= Beginning of Section =
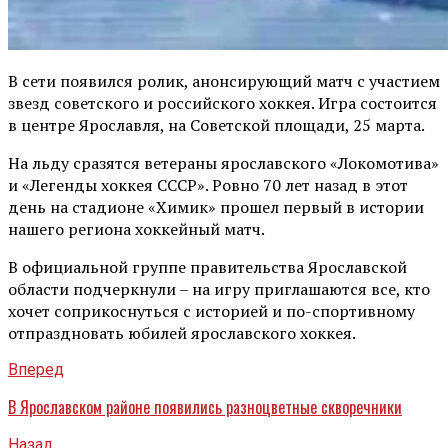
В сети появился ролик, анонсирующий матч с участием
звезд советского и российского хоккея. Игра состоится
в центре Ярославля, на Советской площади, 25 марта.
На льду сразятся ветераны ярославского «Локомотива»
и «Легенды хоккея СССР». Ровно 70 лет назад в этот
день на стадионе «Химик» прошел первый в истории
нашего региона хоккейный матч.
В официальной группе правительства Ярославской
области подчеркнули – на игру приглашаются все, кто
хочет соприкоснуться с историей и по-спортивному
отпраздновать юбилей ярославского хоккея.
Вперед
В Ярославском районе появились разноцветные скворечники
Назад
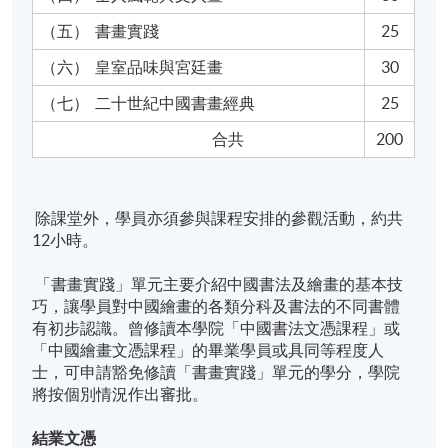
（五）
書畫實踐
25
（六）
皇室品味與宮廷畫
30
（七）
二十世紀中國書畫經典
25
合共
200
除課堂外，學員亦須參與課程安排的參觀活動，約共
12小時。
「書畫實踐」單元主要介紹中國書法及繪畫的基本技
巧，讓學員對中國繪畫的各類分科及書法的不同書體
有初步認識。曾修讀本學院「中國書法文憑課程」或
「中國繪畫文憑課程」的畢業學員或具同等程度人
士，可申請豁免修讀「書畫實踐」單元的學分，學院
將按個別情況作出審批。
結業文憑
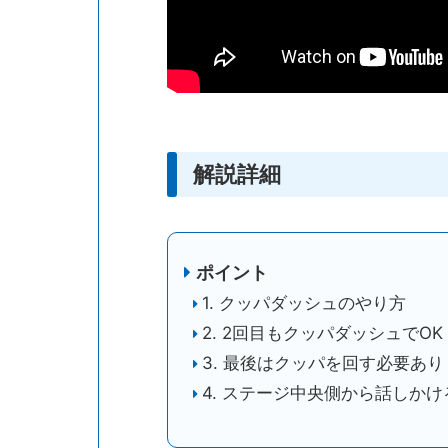
解説詳細
ポイント
1. クッパダッシュのやり方
2. 2回目もクッパダッシュでOK
3. 最後はクッパを回す必要あり
4. ステージ中央側から話しかけ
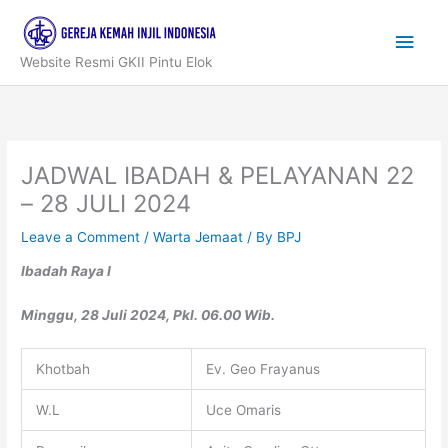
Skip
to
Main
content
Website Resmi GKII Pintu Elok
Men
JADWAL IBADAH & PELAYANAN 22
– 28 JULI 2024
Leave a Comment
/
Warta Jemaat
/ By
BPJ
Ibadah Raya I
Minggu, 28 Juli 2024, Pkl. 06.00 Wib.
Khotbah
Ev. Geo Frayanus
W.L
Uce Omaris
= End of Section =
THE PROBLEM: Write out all the text from the data above, line for line and word for word, but leave out the pictures.

RESULT OF THIS EXERCISE:
В сети появился ролик, анонсирующий матч с участием
звезд советского и российского хоккея. Игра состоится
в центре Ярославля, на Советской площади, 25 марта.
На льду сразятся ветераны ярославского «Локомотива»
и «Легенды хоккея СССР». Ровно 70 лет назад в этот
день на стадионе «Химик» прошел первый в истории
нашего региона хоккейный матч.
В официальной группе правительства Ярославской
области подчеркнули – на игру приглашаются все, кто
хочет соприкоснуться с историей и по-спортивному
отпраздновать юбилей ярославского хоккея.
Вперед
В Ярославском районе появились разноцветные скворечники
Назад
（五）
書畫實踐
25
（六）
皇室品味與宮廷畫
30
（七）
二十世紀中國書畫經典
25
合共
200
除課堂外，學員亦須參與課程安排的參觀活動，約共
12小時。
「書畫實踐」單元主要介紹中國書法及繪畫的基本技
巧，讓學員對中國繪畫的各類分科及書法的不同書體
有初步認識。曾修讀本學院「中國書法文憑課程」或
「中國繪畫文憑課程」的畢業學員或具同等程度人
士，可申請豁免修讀「書畫實踐」單元的學分，學院
將按個別情況作出審批。
結業文憑
解説詳細
ポイント
1. クッパダッシュのやり方
2. 2回目もクッパダッシュでOK
3. 最後はクッパを回す必要あり
4. ステージ中央側から話しかけ
Skip
to
Main
content
Website Resmi GKII Pintu Elok
Men
JADWAL IBADAH & PELAYANAN 22
– 28 JULI 2024
Leave a Comment
/
Warta Jemaat
/ By
BPJ
Ibadah Raya I
Minggu, 28 Juli 2024, Pkl. 06.00 Wib.
Khotbah
Ev. Geo Frayanus
W.L
Uce Omaris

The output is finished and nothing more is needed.